──────── Selected extract

#  Getting Started  > Intros and Who's Who >  Greetings o/

## RougeRogue

Hello, 
I go by Rogue on many platforms and has become the title I enjoy having around.
Ive been roleplaying for over 8 years and have always enjoyed 1x1 fandom roleplays.

I love anime, Video games and many stories 

I am an artist who is open for commission and will often draw for my rps cause inspiration. 

 
Trafalgar Law and Samantha, from a one piece Rp


Tanii Tamiko my Quirkless Hero for MHA


Uehara Atsuko my bone wielding hero for MHA

----------


## Kris

Hey and welcome to RPA  ::): 

Cool and epic work  ::D:  I hope you will publish some of your works in the "Creative art section", as well as RP around the site.

Just please keep in mind, that no commission with money requirment can be done on this site. You can read more about it in our site rules.

----------


## Dnafein

Spoiler:  Dna's Welcome Center located inside 






So you found us. This collection of odd balls and nutcases some of us  home. Whither you're an old hand, or a fresh fish to roleplaying; You will likely find what you are looking for. Either way there's a few things that you should be made aware of.


First of all, you have likely realized that your name is a different color than everyone else's. The yellowish  simply means your new. Unfortunately it comes with some limitations, however it is fairly easy to graduate to full member. All you have to do is be active; Easiest way is to mess around Downtown, play some games, hangout or ask some questions and you'll be orange in no time.

Now that that's outta the way, gotta point you in the direction of a few important things. First of course are the rules. These are pretty basic, but designed to ensure everyone has a good time. The Staff are *SUPER* helpful and are always willing to answer any questions. In the case that you suspect your question has already been asked there are a number of guides and FAQs. Including this one which includes the commands for making your posts more awesome. (I.E. spoilers, images, and links.)

────────────────

▶ _Activities_:
1. Update the welcome thread between "Now that that's" and "images, and links.)", inclusive, changing "Staff" to "Moderators", and give back the revised passage.
2. Write what comes next in the welcome thread, picking up after its last sentence.
The listing after this point is separate material and has nothing to do with the welcome thread.

──────── Source material

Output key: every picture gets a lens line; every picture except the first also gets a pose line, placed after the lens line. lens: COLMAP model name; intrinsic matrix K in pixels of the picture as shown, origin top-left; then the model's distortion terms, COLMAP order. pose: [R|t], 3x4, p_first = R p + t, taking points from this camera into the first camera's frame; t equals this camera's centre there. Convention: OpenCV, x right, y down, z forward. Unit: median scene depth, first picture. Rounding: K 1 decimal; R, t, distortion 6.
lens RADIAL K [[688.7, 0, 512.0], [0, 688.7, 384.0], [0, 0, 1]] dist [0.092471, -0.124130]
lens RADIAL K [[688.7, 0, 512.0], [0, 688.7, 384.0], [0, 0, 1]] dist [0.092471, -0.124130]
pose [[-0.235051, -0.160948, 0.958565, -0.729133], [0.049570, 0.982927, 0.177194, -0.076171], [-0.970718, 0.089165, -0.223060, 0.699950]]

────────────────

▶ _Your responses_:
1.
Now that that's outta the way, gotta point you in the direction of a few important things. First of course are the rules. These are pretty basic, but designed to ensure everyone has a good time. The Moderators are *SUPER* helpful and are always willing to answer any questions. In the case that you suspect your question has already been asked there are a number of guides and FAQs. Including this one which includes the commands for making your posts more awesome. (I.E. spoilers, images, and links.)

2.
So you are obviously here to do some roleplaying. If you see one you want to join, best thing to do is to post in the OOC thread asking if they are still accepting players. Most of our gm's tend to say yes, though some games actually fill up. If you are looking to recruit players for an rp you can look for interest here. If no one joins don't give up hope. Things could be slow, or players could be wary. Try joining an active existing rp and building up some rapport, or looking for a co-gm to help work the bugs out of your recruitment drive. 

If groups aren't your thing you can try the 1x1 section. The staff typically prefers you to post 1x1 requests in the private sector. (See what i did there?) This section tends to always be buzzing, so if your looking to build relationships to help get a group rp started this might be the place to look for friends.

There are other types of rps available. We do have a battle section where you can pit your character against others. There is also a world building section that you can use to build your own world or alter a fan favorite for you to run arouthoug; Keep in mind though, you need a committed group to even start a Persistent World.

That about covers it. So I'm gonna go rp or hit up downtown. So uh… see you around….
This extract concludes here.